Ce qu'on en pense sur la planète BD : Encore un thriller ésotérique !? Oui et non. Car à travers ce one-shot d’une centaine de pages, les auteurs Valérie Mangin et Denis Bajram déploient plutôt une démarche scientifique, c'est-à-dire dénuée des habituels stigmates du thriller ésotérique. En effet, a contrario de la pléthore de productions du registre, il ne s’agit pas ici de tirer le lecteur en équilibre et en longueur sur la fine frontière séparant l’occulte du rationnel. Il s’agit plutôt de décortiquer et de relativiser les paramètres mystiques du genre, en mettant en scène un même évènement, celui de l’apparition du « Saint » Suaire à Lirey en 1353, tout en lui accordant 3 interprétations différentes.

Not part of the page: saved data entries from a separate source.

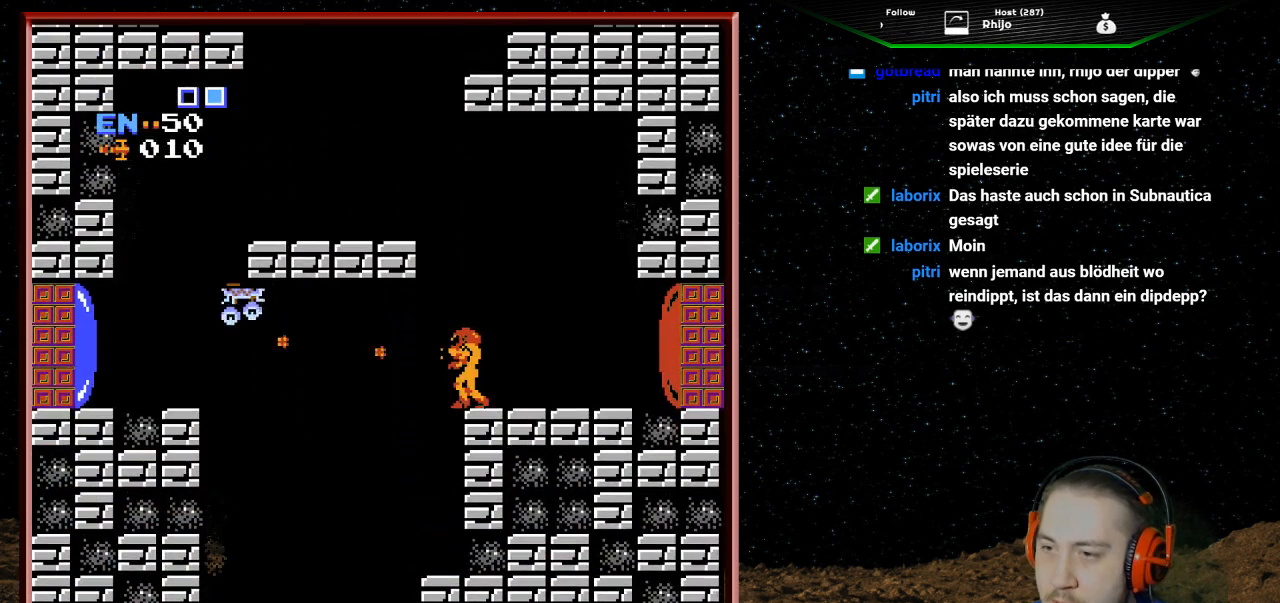
{"buttons": [], "events": [[100, "B", "down"], [233, "B", "up"]]}
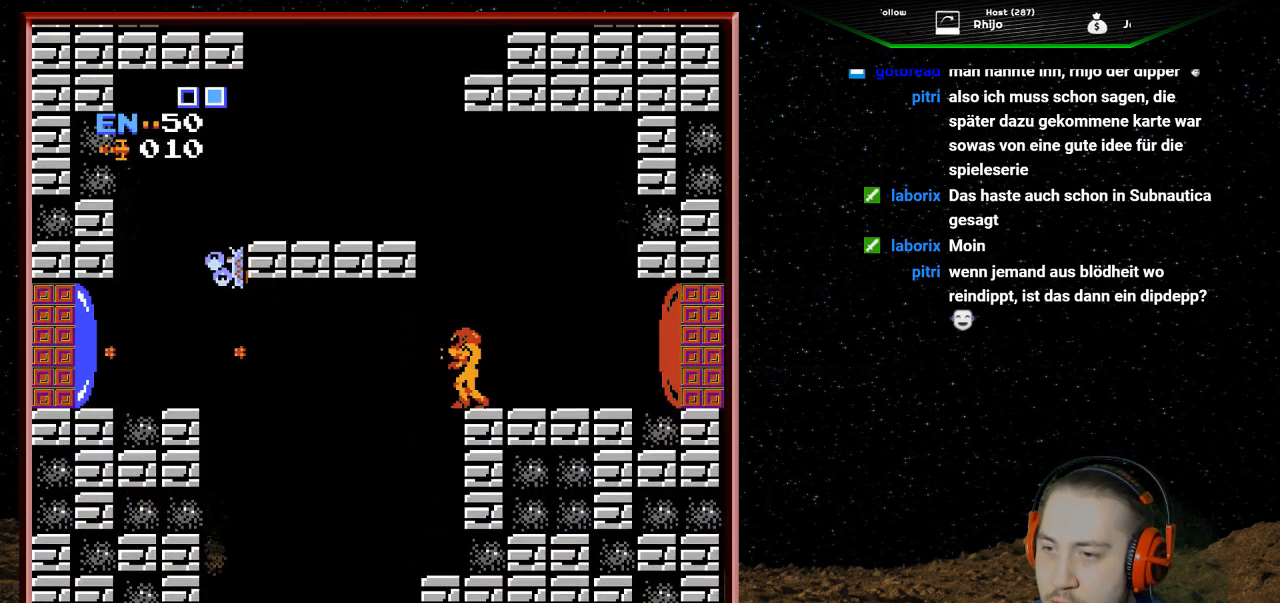
{"buttons": ["DPAD_LEFT"], "events": [[33, "B", "down"], [200, "B", "up"], [267, "DPAD_RIGHT", "down"], [333, "DPAD_RIGHT", "up"], [500, "DPAD_LEFT", "down"]]}
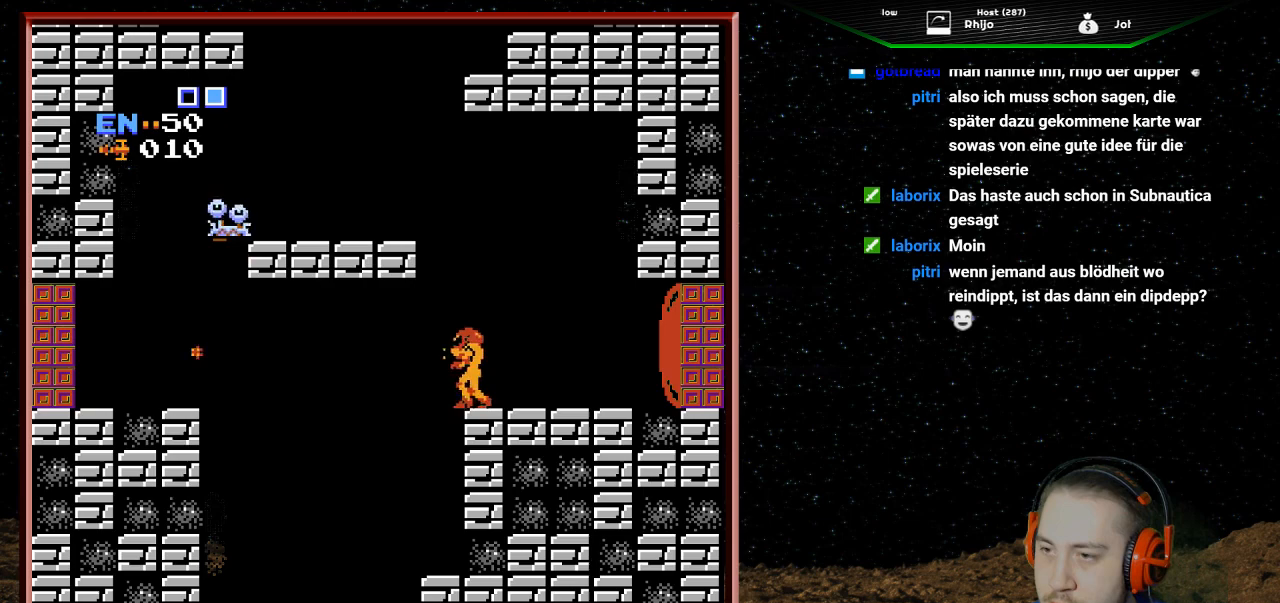
{"buttons": [], "events": [[167, "DPAD_LEFT", "up"]]}
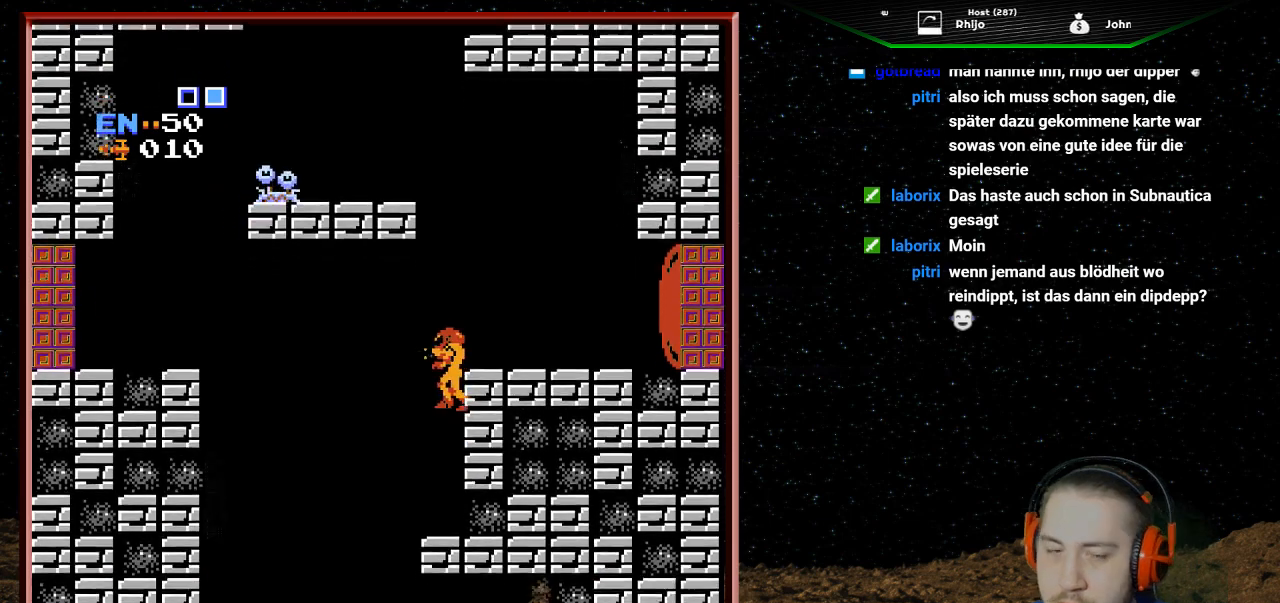
{"buttons": ["DPAD_RIGHT"], "events": [[433, "DPAD_RIGHT", "down"]]}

Première option : Dieu existe. Dans ce contexte, le suaire est vrai et la résurrection l’a réellement et divinement marqué du visage du Christ. Deuxième option : Dieu n’existe pas. Dans ce pan parallèle et cartésien, le héros Luc est un faussaire qui confectionne une empreinte sur commande, afin de renforcer la mainmise de l’Eglise. Troisième option : Dieu est… radioactif (oui, vous lisez bien). Dans cette dernière fantaisie, Valérie Mangin et Denis Bajram se sont clairement fait plaisir… mais on vous laisse le soin d’en découvrir les raisons.

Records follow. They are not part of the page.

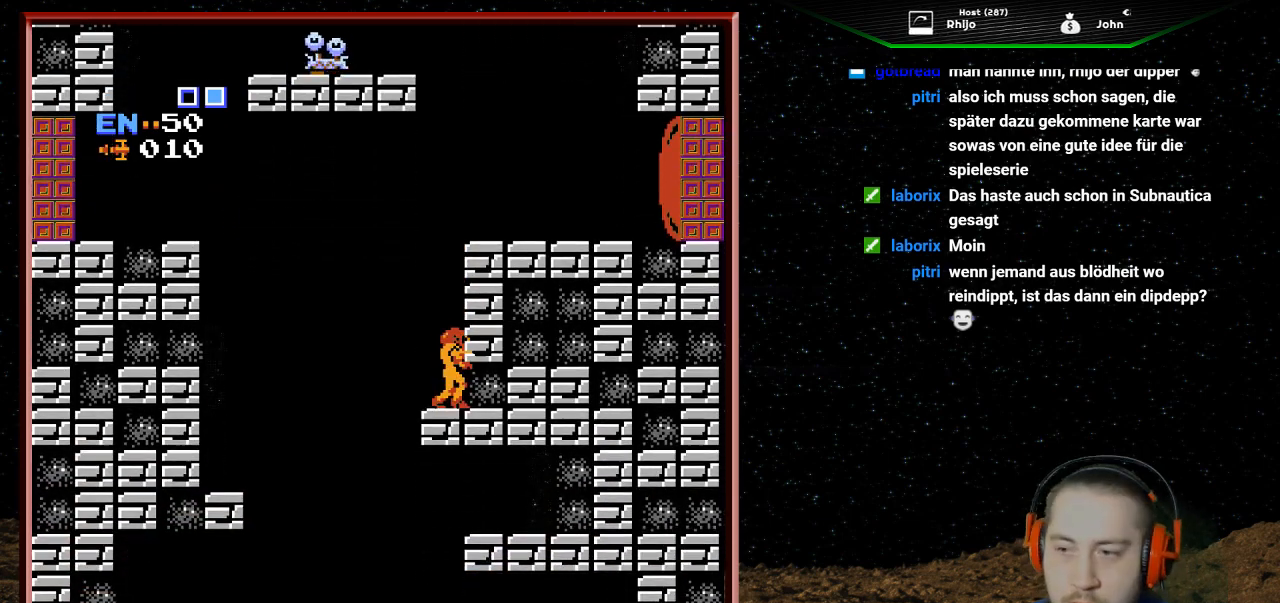
{"buttons": ["B", "DPAD_UP"], "events": [[33, "DPAD_RIGHT", "up"], [400, "DPAD_UP", "down"], [467, "B", "down"]]}
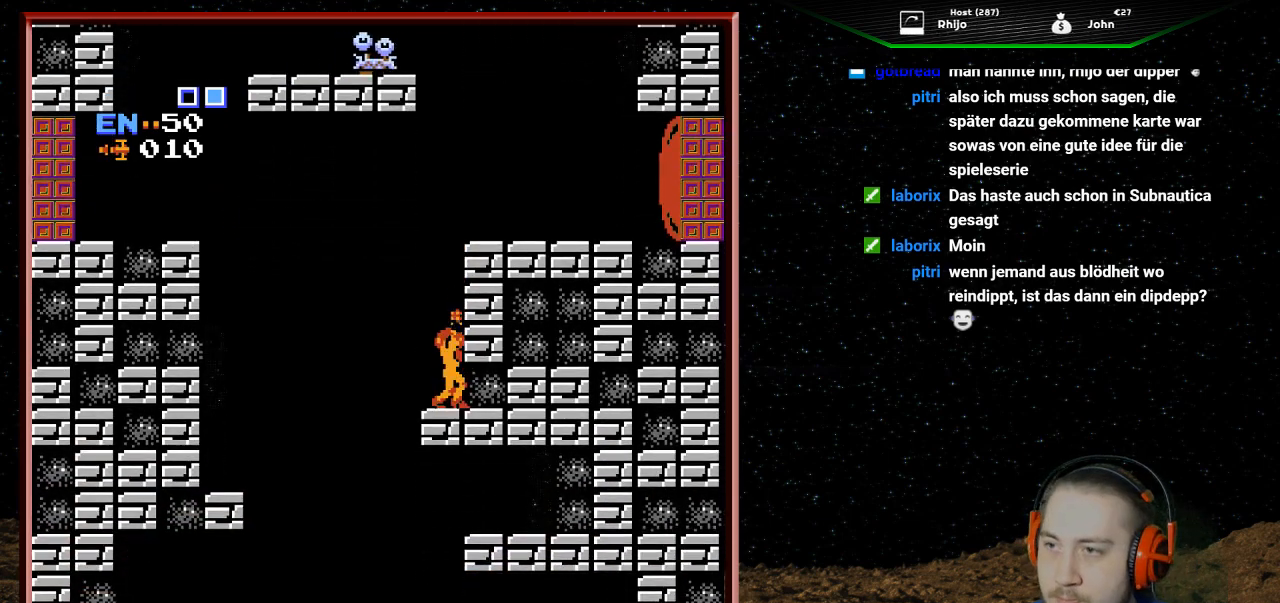
{"buttons": ["DPAD_UP"], "events": [[100, "B", "up"], [133, "B", "down"], [267, "B", "up"], [333, "B", "down"], [433, "B", "up"]]}
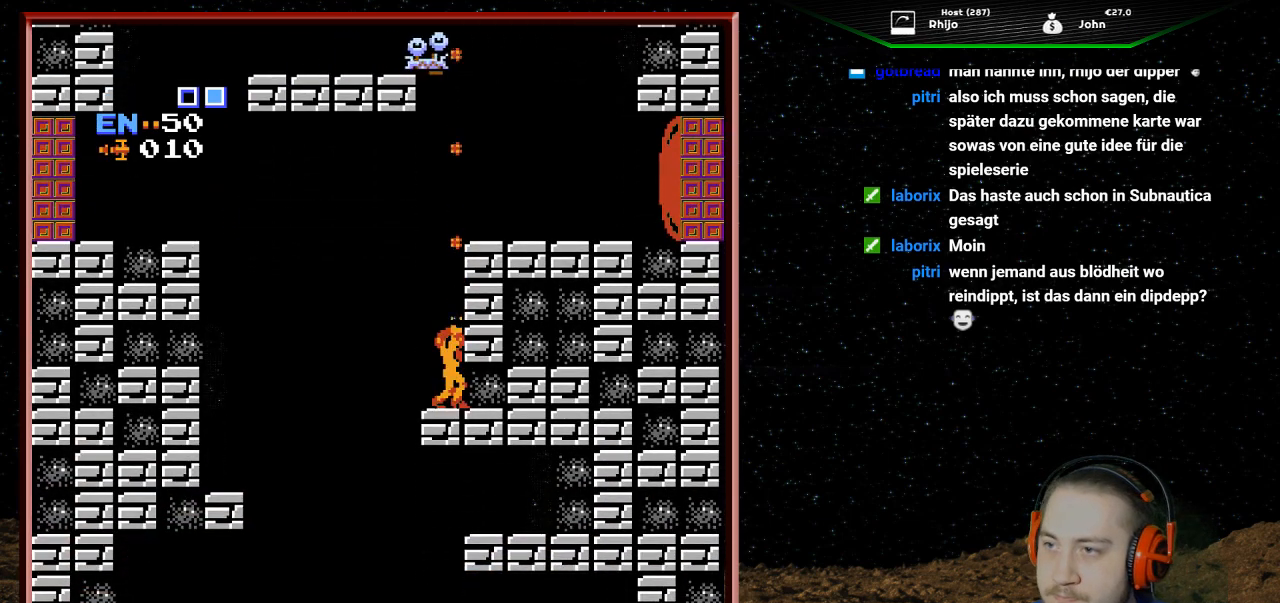
{"buttons": ["DPAD_UP"], "events": [[33, "B", "down"], [133, "B", "up"], [200, "B", "down"], [300, "B", "up"], [367, "B", "down"], [467, "B", "up"]]}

La grande astuce du concept, est que ces 3 séquences d’une trentaine de planches chacune, montrent à 70% les mêmes évènements, les mêmes dialogues, voire les mêmes cases… mais tout a été mélangé, le sens en a été modifié, les rôles inversés, le rapport au temps bouleversé. C’est super malin et surtout parfaitement à propos pour la démarche de démystification : cela tend à démontrer que la réalité varie en fonction du regard du sujet, de son interprétation. L’unique limite de la chose, est que l’attention du lecteur, logiquement interpellé, a tendance à être focalisée par la mécanique de l’exercice, à défaut du fond de l’histoire. On tourne les pages dans tous les sens, on s’amuse des placements et du casse-tête narratif et graphique que sa confection a du représenter… et parfois on en vient à perdre de vue ce que ça raconte. Pour ceux qui voudraient creuser la chose, Valérie Mangin a poussé le vice jusqu’à éditer 3 tableaux de plus de 700 références croisées !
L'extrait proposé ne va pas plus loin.